Sunday, 6 September 2015

Burning Fat whilst Riding a Road Bike

With the prospect of climbing Mount Teide later this year, it's time to get in shape and lose some weight.  The cheapest way of getting faster on your bike isn't to invest in a new bike, it's to invest in losing weight by changing your diet and your exercise regime to trigger the body into knocking those pounds off.

Dual Fuel

If you've not got to grips with heart rate zone training, in the simplest of terms, your body either uses fat or carbohydrate to fuel (or a combination of both) depending on your effort and ride intensity.  The lower the effort, the more likely fat, the higher the effort - carbohydrate.  

This is why gels and energy bars exist, to quicky replace carbohydrate when you are putting in big efforts in higher heart rate zones.  To lose weight effectively, riding slower, in a lower heart rate zone encourages the body to use fat as it's fuel source and speed up your ability to lose weight. You're effectively not looking for intensity, as this would need carbohdrate.

The cost of this is that you have to ride much slower than your capability.  It's all about longer rides, with higher cadence, in your fat burning zone.  

It takes some doing to get the sweetspot right.  You always seem to be changing gears and - if riding an undulating route - going fast, then slow. You go up inclines really slowly and descents really quickly (as you need to pedal down to maintain heart rate).It can take a few hundred miles for it to commit to muscle memory and for you to get in the flow.

It feels very unfamiliar, you are spinning away, yet going slower than your capability.  It messes around with your head, people of all capability whistle by you.  You know you can ride much faster but you have to slow yourself right down.  This is the sort of stuff that goes through your head...........

Irrational Brain
  • You're going too slow.
  • Everyone is riding past you.
  • You need to jump on their wheel.
  • You need to speed up.
  • You're Strava numbers will make you look super slow.
  • I bet that rider is saying to themselves 'All the gear, no idea".
Rational Brain
  • I'm not racing them.
  • I'm riding to lose weight.
  • Going slow(er) will make me fast(er). 
  • Think of the longer term outcomes.
The results of riding in this way can be considerable, particularly if you can devote six or seven hours at a weekend and some time in the week on a turbo trainer or static bike. 

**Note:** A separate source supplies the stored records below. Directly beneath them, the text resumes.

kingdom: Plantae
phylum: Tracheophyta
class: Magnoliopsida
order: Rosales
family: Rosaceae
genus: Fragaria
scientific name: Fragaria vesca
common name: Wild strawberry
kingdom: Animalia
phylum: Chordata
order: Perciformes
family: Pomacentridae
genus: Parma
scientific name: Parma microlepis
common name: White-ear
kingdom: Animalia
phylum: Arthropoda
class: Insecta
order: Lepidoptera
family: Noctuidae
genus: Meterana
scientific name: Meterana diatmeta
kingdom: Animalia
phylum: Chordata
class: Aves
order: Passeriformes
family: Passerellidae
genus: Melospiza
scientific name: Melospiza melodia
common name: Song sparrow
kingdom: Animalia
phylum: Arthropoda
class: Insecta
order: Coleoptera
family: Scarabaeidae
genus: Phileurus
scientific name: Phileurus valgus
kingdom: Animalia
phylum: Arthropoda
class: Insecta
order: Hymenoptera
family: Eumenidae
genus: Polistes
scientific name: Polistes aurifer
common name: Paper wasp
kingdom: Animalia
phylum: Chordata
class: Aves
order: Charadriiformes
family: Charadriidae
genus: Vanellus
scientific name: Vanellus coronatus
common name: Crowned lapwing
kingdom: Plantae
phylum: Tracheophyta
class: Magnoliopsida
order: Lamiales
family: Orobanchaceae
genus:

After four weeks of creating around a 7K calorie defecit each week, primarily through exercise and re-configuring what I eat but staying within distance of my base metabolic rate (what your body needs as energy to function), I'm knocking around a kg a week off, nice and steady does it.

As usual, if you are dieting, crash diets is not where it's at.  It's about eating sensibly, training sensibly and creating the conditions for your body to shed those pounds.


  1. HI Phil,
    Really enjoy your blog! Was just wondering about "optimal heart rate" as I too want to burn the "right" fat. However, i came across an interesting article which made sense... would be good to hear your thoughts on this. Here's the link

    Obviously the site is advocating the high intensity training (and trying to sell something) But the logic (and maths) seems to be right.

    best regards

  2. Thanks for the article link Deon.

    My training is a mixture of low heart rate long rides at weekends and HIIT intervals during the week when I am more time poor. Combined with an improved diet, this is producing a result of around a kg per week consistent weight loss.

    As always, advise a coach or trainer to get a specific plan together for you. Most will recommend a combination of both, rather than just one in my experience. Key thing is that HIIT intervals are a key component of your training regime.